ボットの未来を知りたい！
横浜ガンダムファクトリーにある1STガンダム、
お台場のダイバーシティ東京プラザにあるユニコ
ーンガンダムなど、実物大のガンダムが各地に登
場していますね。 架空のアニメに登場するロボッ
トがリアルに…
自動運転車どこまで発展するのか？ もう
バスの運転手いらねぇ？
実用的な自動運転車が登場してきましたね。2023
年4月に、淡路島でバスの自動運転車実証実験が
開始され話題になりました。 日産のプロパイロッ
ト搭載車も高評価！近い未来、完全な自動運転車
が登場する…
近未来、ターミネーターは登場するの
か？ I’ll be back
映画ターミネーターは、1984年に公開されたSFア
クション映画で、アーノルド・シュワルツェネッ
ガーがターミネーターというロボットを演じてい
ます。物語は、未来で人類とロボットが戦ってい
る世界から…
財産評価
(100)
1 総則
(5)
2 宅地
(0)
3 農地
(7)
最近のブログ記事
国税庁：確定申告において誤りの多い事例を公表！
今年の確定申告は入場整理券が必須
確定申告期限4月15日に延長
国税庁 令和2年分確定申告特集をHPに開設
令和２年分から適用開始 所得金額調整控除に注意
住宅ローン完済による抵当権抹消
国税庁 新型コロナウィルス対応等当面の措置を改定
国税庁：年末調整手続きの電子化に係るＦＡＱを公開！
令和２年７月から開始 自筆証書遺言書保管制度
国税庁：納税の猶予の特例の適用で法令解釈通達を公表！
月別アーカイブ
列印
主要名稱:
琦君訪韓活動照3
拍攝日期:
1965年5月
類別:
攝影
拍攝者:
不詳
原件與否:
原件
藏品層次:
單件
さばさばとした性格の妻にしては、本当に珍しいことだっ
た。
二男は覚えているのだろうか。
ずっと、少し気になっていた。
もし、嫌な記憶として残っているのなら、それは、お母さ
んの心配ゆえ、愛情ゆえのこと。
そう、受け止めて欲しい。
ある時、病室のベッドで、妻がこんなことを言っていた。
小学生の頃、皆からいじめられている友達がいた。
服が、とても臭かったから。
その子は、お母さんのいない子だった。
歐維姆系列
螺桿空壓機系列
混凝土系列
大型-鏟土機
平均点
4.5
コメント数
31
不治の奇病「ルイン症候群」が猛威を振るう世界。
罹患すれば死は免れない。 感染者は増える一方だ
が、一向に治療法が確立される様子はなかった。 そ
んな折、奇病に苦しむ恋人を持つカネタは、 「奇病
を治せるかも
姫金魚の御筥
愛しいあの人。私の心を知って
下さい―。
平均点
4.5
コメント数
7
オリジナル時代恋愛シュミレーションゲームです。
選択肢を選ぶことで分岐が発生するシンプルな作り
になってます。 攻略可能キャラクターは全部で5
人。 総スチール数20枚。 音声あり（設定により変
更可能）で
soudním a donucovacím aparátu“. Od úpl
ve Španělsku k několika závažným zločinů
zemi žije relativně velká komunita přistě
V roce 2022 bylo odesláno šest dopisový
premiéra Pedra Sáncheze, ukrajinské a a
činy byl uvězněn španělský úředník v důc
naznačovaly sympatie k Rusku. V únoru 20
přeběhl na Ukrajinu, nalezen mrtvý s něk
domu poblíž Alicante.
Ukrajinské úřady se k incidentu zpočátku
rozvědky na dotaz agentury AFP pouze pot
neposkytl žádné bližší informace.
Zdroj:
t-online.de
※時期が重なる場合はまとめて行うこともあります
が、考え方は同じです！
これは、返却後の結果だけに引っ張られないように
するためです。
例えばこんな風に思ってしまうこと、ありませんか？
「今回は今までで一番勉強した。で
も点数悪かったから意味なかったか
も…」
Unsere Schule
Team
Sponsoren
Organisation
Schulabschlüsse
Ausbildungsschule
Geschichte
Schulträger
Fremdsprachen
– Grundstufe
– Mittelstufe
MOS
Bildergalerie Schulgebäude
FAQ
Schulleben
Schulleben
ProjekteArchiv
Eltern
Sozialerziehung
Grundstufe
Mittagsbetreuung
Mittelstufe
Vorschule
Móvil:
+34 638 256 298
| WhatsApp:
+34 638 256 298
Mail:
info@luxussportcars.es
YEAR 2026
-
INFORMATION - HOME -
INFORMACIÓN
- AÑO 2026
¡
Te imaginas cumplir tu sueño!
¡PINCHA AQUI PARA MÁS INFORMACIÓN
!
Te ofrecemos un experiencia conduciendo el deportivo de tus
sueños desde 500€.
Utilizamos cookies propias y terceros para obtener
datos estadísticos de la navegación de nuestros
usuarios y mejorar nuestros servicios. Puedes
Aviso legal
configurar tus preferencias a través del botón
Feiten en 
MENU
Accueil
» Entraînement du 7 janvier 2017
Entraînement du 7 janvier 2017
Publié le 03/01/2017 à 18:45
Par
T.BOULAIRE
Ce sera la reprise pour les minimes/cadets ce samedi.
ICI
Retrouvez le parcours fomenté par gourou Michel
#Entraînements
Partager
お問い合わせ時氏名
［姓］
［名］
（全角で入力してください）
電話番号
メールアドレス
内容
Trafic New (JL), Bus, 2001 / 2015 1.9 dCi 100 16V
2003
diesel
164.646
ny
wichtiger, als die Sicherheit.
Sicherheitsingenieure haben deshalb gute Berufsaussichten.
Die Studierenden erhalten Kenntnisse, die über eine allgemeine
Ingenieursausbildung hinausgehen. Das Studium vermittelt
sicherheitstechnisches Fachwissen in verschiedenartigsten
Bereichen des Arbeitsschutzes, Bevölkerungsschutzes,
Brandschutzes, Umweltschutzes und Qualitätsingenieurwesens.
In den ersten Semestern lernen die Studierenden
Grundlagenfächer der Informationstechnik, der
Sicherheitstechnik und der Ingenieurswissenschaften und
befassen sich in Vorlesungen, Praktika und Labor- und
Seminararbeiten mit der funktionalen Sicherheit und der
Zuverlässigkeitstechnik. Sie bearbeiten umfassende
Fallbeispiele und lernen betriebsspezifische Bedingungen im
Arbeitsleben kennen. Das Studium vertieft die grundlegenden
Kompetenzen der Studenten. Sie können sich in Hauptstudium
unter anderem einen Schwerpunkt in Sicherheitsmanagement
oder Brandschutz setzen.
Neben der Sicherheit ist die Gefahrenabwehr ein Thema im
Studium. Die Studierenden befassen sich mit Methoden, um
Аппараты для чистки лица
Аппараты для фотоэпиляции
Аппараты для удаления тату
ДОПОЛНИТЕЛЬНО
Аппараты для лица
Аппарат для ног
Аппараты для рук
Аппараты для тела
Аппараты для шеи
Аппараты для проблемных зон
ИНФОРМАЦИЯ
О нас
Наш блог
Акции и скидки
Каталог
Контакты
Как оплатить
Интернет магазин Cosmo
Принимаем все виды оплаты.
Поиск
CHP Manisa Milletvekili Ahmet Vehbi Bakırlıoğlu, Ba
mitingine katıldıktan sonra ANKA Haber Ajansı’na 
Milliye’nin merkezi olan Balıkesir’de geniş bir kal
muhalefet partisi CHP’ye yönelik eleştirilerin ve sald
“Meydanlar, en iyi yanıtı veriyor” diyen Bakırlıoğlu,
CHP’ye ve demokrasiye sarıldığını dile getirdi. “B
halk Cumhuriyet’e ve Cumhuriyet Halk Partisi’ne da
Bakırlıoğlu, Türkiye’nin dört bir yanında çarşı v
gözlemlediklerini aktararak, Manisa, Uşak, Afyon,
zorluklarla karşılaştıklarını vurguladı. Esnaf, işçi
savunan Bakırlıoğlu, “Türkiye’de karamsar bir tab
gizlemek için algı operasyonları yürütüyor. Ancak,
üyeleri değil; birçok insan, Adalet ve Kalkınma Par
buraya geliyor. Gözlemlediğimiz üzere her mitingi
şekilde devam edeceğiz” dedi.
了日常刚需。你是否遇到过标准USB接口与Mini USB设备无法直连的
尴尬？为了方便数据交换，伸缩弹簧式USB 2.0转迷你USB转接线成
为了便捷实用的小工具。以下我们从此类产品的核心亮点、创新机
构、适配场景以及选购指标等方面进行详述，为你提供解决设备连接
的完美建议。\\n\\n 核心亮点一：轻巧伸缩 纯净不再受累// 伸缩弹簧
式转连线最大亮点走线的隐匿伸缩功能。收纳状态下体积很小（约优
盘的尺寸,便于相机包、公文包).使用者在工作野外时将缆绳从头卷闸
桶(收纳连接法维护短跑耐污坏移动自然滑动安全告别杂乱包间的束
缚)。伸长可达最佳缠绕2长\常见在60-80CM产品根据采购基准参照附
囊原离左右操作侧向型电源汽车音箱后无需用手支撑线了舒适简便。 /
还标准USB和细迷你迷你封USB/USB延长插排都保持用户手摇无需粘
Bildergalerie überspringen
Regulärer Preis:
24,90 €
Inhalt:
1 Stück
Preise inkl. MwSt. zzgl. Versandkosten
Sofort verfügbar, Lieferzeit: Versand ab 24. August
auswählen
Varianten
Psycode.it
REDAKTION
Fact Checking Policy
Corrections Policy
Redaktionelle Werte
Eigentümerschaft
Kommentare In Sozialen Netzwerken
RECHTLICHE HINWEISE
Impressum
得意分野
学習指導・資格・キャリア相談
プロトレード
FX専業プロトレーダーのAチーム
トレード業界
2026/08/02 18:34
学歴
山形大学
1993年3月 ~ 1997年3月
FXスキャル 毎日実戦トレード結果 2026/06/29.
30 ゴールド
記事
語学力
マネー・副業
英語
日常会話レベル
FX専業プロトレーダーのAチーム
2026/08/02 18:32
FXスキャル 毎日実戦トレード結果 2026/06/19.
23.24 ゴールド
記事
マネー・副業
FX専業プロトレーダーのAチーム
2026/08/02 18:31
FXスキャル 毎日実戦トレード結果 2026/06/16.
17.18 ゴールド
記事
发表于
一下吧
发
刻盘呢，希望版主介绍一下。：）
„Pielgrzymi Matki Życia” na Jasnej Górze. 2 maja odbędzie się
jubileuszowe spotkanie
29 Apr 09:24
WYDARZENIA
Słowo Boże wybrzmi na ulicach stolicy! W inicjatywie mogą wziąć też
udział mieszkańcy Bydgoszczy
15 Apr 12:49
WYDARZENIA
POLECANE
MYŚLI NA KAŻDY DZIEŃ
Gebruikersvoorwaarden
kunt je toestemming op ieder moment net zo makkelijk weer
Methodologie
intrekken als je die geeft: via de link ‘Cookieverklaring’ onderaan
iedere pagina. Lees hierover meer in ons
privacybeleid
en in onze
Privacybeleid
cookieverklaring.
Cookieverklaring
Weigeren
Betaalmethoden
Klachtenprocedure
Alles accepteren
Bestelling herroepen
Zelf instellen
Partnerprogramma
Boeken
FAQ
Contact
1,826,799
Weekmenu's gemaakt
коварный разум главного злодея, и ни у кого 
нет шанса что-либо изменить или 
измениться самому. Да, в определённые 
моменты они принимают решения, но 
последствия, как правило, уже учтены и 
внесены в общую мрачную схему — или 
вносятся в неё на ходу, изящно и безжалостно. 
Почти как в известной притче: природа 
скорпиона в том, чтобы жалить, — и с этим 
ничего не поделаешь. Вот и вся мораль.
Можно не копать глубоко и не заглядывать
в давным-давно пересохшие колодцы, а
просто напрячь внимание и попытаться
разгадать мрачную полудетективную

○ ○ ○ ○

- _TASK OBJECTIVE_
Check each line above for the string "毎日実戦トレード結果" and show the ones that have it.

- _ANSWER TO THIS TASK_
FXスキャル 毎日実戦トレード結果 2026/06/29.
FXスキャル 毎日実戦トレード結果 2026/06/19.
FXスキャル 毎日実戦トレード結果 2026/06/16.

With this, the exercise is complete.